ABOUT THIS TASK:
Keep each line of the material that includes "dans", and leave out the rest.

----- INPUT MATERIAL

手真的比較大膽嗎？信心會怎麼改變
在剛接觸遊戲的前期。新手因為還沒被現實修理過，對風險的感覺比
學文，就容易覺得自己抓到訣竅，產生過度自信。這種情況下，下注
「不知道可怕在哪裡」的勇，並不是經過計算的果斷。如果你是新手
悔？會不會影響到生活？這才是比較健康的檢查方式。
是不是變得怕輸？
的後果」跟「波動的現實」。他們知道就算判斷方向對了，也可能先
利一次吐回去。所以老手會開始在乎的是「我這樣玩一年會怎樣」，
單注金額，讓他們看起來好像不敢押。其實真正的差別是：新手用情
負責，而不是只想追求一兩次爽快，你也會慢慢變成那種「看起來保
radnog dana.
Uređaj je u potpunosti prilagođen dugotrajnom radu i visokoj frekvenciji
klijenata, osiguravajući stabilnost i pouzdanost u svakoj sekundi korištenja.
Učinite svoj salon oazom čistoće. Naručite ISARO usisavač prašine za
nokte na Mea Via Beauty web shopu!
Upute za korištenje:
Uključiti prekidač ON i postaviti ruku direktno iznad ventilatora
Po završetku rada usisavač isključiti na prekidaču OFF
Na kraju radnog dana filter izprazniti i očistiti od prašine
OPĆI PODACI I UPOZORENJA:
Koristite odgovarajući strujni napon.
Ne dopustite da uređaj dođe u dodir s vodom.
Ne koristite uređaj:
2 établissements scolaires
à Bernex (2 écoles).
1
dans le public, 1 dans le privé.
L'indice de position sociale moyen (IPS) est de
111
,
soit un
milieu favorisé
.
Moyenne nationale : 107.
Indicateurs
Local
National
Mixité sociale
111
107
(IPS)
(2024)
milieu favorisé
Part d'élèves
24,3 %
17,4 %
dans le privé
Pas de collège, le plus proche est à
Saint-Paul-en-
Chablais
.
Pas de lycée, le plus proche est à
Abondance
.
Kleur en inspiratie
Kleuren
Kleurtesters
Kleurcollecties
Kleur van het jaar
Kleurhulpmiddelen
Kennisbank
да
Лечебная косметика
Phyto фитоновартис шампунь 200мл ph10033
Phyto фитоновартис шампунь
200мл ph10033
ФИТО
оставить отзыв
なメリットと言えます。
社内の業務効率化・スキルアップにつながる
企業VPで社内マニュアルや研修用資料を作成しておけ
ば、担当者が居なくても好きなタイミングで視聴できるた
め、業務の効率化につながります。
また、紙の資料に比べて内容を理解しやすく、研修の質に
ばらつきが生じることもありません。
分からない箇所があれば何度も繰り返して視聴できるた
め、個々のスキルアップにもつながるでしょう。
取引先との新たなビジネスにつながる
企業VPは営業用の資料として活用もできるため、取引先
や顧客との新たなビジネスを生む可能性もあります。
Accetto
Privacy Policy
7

----------

RESPONSE:
dans le public, 1 dans le privé.
dans le privé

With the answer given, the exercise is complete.